STRASBOURG — The European Commission on Tuesday voted in favor of taking action against the Czech Republic, Hungary and Poland for refusing to accept any refugees as part of a bloc-wide relocation scheme.
“Europe is not only about requesting funds or ensuring security,” migration commissioner Dimitris Avramopoulos told reporters. But he insisted the move was “not a punishment” and added that “if the governments reconsider their position,” the Commission could “change our decision.”
The formal infringement process starts with a letter from the Commission and countries usually have up to two months to respond and make their case. In the worst case scenario, if the country still does not comply it can face financial sanctions.
In summer 2015 the EU decided to relocate 160,000 refugees across the bloc but Poland and Hungary have taken a combined total of zero and the Czech Republic has only taken 12.
The relocation scheme was agreed upon by EU ministers and is legally binding. Yet Poland and Hungary object to the mandatory nature of the plan and the Czech Republic, which faces elections in October, recently announced it is withdrawing from the scheme, citing security concerns.

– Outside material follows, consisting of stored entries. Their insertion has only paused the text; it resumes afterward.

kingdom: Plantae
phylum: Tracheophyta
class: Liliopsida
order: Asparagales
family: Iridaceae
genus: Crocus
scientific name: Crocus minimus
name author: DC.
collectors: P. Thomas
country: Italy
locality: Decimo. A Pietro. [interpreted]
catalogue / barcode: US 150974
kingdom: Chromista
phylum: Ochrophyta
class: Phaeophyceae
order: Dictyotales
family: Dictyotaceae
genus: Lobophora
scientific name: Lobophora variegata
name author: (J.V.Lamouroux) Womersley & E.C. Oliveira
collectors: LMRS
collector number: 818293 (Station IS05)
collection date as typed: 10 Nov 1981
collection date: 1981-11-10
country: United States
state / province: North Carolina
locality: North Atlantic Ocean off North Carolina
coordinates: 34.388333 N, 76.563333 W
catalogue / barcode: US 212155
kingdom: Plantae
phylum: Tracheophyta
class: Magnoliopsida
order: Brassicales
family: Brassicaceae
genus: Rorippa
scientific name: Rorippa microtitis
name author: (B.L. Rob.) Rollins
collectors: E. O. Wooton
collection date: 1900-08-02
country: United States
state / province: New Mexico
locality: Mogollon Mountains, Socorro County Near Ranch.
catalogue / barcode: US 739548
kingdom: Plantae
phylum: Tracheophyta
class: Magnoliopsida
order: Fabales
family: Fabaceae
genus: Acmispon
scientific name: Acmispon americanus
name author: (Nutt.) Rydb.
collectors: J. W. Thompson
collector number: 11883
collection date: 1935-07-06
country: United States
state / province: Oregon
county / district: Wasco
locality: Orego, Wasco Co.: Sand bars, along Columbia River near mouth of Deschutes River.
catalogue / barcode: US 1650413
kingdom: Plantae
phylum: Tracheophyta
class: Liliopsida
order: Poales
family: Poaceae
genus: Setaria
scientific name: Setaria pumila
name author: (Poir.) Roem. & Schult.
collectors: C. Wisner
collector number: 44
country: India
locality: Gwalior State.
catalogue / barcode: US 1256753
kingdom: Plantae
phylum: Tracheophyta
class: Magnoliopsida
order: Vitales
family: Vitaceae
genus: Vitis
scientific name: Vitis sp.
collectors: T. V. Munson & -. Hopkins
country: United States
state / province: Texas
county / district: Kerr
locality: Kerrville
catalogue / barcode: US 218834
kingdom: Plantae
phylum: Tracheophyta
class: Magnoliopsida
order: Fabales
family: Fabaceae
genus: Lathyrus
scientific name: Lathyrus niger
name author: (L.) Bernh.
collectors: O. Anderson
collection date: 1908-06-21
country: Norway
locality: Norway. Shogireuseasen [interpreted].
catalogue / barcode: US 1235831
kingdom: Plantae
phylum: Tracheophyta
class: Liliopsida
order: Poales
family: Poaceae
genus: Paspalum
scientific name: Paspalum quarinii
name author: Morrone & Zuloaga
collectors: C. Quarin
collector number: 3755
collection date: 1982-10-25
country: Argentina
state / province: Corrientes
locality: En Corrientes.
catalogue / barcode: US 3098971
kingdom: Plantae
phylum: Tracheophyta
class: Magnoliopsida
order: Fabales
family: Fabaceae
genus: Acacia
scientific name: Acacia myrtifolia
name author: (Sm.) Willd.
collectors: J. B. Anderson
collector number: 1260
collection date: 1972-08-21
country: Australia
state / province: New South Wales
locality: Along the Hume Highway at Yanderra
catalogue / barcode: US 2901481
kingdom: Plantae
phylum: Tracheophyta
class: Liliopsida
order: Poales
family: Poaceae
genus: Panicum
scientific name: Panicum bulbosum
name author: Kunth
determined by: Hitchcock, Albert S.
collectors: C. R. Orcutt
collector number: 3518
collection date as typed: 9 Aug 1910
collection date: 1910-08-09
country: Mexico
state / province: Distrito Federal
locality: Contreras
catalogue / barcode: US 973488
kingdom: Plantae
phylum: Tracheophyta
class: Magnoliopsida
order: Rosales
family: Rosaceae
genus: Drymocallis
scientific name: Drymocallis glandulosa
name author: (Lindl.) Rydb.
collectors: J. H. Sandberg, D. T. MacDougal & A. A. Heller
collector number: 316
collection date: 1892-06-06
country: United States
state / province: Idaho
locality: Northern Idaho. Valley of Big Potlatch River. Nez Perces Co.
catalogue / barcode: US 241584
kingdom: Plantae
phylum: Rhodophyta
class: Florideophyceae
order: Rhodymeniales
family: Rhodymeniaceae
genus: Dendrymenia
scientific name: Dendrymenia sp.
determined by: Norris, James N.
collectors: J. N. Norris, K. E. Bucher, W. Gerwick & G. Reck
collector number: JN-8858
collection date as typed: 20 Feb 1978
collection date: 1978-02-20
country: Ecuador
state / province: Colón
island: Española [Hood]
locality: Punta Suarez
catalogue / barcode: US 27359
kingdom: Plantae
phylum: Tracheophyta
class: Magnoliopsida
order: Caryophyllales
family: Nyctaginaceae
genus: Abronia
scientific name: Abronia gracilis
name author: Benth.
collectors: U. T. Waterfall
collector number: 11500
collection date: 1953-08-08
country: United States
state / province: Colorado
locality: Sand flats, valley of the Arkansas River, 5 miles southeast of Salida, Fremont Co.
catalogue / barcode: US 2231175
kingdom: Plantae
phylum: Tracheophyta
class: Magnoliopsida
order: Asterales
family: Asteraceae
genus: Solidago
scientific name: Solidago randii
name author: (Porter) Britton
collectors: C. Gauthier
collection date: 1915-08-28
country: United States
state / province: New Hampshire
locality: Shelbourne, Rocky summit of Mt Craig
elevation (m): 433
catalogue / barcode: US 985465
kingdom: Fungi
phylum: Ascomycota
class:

The EU has fallen far short of its commitment to relocate 160,000 refugees — with only about 20,000 redistributed so far, and Avramopoulos was careful when explaining why only these member countries have been singled out.
The relocation scheme legally obliges all member countries to make a pledge to take in refugees at least every three months — and it is failure to do this that led to Tuesday’s infringement proceedings.
Hungary has never made a pledge, Poland made one pledge in December 2015 (before the right-wing government came to power), and the Czech Republic has not made any new pledges since May 2016.
That’s why Austria, which has also taken in no refugees despite having a quota of 1,953, and Slovakia, which has taken in 16 refugees out of 902, have not been sanctioned: both countries have recently pledged.
The next obstacle for the relocation scheme is a court case launched by Slovakia and Hungary, which object to it being mandatory and will be discussed at the court on July 26.
Avramopoulos said the relocation scheme remains binding “unless the court decides differently” but the Commission “is confident that our position in this case will hold.”